14. New York’s sights and sounds made it a tourist destination
New York City offered the average tourist multiple choices of amusement and entertainment in 1921, among them the fabled Plaza Hotel. Tourists visited the Statue of Liberty, toured the fabulously lighted Times Square, and enjoyed excursion cruises around the harbor. Beginning in the preceding decade, Times Square shed its former reputation of being a lair for thieves and prostitution. In 1921, theaters, hotels, restaurants, and music halls surrounded the neighborhood. The city’s piers and wharves teemed with arriving ships, discharging and taking on passengers.
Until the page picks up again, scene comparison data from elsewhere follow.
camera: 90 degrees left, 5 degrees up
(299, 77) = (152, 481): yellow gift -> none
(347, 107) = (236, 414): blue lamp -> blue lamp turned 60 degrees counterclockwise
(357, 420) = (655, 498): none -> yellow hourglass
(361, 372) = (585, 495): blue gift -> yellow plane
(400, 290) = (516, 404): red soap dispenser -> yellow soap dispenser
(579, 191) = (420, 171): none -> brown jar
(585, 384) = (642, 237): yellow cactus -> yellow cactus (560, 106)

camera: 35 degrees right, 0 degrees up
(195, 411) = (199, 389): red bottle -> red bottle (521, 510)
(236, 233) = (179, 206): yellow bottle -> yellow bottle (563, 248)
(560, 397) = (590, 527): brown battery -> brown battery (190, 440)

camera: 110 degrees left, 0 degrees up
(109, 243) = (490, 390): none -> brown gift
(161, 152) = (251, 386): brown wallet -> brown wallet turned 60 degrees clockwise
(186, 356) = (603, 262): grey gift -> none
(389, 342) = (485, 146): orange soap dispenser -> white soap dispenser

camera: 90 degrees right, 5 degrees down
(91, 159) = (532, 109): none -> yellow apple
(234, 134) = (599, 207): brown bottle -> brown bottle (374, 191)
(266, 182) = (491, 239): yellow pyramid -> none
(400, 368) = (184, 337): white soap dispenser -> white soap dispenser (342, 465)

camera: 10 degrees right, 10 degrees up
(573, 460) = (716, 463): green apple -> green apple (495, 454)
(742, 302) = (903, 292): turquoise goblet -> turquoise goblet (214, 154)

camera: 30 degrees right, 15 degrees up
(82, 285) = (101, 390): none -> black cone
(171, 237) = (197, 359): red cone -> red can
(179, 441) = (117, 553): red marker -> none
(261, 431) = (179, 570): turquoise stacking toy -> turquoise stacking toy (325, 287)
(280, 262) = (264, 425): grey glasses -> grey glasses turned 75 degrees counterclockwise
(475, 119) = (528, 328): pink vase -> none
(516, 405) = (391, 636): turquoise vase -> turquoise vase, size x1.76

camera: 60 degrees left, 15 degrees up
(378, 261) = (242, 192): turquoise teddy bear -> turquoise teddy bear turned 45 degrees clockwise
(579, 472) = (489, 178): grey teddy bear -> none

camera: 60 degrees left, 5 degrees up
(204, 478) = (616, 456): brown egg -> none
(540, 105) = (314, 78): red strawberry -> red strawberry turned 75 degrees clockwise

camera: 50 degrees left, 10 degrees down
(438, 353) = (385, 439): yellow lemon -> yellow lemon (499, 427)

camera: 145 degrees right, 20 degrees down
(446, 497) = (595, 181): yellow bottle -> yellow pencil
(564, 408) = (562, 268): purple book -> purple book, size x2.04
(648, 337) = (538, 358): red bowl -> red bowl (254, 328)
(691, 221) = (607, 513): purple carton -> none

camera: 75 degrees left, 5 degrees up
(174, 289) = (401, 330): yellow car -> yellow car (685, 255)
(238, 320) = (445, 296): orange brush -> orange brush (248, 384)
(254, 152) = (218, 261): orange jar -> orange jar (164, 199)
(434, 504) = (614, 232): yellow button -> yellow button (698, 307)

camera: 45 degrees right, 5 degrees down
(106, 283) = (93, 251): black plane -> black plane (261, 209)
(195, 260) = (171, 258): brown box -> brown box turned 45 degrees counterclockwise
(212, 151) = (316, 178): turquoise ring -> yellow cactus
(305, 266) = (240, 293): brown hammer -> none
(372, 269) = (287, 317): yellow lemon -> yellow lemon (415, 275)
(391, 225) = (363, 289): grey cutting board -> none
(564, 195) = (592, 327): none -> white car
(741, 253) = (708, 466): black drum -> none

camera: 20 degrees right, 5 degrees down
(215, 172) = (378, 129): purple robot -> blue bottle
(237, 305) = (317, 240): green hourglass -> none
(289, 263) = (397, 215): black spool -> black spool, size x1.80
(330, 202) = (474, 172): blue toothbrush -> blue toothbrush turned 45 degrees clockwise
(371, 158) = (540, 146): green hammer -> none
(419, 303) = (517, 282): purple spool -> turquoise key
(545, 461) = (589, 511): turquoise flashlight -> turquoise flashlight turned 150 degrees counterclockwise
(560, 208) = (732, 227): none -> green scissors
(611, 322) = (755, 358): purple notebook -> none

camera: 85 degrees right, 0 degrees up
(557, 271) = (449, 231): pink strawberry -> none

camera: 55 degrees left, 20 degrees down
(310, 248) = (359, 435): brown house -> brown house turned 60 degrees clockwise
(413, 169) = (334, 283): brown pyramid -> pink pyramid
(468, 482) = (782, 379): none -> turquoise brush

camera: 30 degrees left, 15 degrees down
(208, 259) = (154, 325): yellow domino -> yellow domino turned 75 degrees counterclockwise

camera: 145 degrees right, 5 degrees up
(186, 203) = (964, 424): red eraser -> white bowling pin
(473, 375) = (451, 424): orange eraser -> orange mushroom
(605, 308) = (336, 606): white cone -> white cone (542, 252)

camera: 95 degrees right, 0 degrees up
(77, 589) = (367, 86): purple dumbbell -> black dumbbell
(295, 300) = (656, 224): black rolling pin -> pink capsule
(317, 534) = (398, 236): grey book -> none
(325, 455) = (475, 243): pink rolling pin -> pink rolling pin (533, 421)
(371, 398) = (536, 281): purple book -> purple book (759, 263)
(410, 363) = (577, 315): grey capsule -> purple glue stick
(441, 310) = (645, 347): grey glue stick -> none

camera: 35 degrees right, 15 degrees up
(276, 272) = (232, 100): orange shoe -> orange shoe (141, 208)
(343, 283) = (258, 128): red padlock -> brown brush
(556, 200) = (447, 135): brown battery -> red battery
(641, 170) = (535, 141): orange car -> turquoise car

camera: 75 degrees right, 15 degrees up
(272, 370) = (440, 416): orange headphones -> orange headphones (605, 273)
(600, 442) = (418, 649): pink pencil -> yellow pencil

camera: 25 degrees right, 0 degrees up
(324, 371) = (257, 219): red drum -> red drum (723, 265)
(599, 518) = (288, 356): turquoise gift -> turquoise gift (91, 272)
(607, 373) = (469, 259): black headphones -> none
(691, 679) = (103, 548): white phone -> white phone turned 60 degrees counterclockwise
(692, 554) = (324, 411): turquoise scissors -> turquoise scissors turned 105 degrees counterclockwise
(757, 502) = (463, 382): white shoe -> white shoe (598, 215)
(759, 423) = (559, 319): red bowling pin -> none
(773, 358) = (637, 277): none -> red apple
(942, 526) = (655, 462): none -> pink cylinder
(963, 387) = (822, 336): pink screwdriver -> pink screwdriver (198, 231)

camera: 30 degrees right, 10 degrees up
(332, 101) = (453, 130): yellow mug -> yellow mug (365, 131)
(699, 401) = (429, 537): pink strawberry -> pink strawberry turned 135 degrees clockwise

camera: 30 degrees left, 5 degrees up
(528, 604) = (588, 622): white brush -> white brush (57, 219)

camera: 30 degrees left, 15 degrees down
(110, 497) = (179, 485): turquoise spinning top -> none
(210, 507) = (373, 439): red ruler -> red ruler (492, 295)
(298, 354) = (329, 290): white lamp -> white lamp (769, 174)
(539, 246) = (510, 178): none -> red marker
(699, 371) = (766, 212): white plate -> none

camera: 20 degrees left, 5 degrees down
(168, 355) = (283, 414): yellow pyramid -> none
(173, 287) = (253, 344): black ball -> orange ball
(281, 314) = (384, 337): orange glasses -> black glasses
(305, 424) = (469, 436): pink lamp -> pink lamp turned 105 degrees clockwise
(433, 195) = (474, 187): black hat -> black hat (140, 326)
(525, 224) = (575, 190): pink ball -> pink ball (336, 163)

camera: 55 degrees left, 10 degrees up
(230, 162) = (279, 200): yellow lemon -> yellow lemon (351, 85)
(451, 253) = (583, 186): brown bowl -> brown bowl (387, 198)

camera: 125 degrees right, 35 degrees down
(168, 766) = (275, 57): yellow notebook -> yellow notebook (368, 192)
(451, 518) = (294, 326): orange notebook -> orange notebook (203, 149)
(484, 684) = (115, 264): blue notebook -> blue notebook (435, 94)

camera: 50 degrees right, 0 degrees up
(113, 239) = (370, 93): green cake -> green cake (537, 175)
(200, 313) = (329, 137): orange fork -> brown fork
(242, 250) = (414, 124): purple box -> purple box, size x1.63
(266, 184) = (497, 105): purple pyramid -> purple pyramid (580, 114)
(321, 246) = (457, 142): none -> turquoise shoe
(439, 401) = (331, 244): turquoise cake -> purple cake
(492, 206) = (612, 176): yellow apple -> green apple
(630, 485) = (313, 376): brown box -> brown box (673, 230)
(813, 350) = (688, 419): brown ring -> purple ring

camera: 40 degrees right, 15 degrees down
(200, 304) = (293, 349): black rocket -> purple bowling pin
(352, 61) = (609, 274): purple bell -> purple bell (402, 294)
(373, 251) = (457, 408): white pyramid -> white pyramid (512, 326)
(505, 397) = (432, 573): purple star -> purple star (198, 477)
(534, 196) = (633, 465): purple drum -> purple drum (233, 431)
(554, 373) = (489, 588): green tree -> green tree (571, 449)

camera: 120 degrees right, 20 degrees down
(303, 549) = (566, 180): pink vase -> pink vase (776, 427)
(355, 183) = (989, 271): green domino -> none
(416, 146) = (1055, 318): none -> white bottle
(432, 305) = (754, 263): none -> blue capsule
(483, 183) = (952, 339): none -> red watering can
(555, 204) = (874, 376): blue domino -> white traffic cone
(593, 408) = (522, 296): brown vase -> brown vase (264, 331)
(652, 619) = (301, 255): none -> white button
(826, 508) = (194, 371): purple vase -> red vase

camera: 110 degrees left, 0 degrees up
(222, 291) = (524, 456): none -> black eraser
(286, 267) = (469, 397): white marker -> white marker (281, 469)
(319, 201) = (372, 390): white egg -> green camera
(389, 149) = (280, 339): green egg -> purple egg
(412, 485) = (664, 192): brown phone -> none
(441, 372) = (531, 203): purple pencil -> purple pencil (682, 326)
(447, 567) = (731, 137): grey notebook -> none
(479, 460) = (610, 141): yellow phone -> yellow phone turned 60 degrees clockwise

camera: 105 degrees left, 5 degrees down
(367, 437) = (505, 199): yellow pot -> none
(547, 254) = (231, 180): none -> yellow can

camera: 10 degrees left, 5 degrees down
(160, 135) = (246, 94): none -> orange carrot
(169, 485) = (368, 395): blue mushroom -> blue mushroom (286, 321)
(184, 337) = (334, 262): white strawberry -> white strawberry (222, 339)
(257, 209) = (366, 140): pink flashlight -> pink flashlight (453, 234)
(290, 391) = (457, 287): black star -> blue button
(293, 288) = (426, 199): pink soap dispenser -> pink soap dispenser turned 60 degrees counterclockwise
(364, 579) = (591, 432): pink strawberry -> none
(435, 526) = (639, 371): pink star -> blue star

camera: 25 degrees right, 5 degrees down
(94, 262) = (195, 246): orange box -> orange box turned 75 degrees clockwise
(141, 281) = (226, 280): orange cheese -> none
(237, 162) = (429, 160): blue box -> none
Penn Station and Grand Central station became tourist attractions, both for the amenities they offered and for their architecture.
Intrepid motorists could take the Lincoln Highway, the first paved road to cross the entire United States, from its eastern terminus at Times Square, to its western, at San Francisco’s Lincoln Park. To do so required completing a drive of over 3,300 miles. It also required the use of ferries to exit Manhattan Island, the Holland Tunnel to New Jersey then being under construction. The neighborhood of Harlem offered jazz music and revues, and more often than not, illicit liquor for those so inclined. They weren’t alone, New York’s famed 21 Club also operated as a speakeasy, as did establishments too numerous to count. New York City, well-connected by rail, roads, and the sea, served as a destination for tourists and migrants from other American states, as well as immigrants from Europe, throughout the 1920s.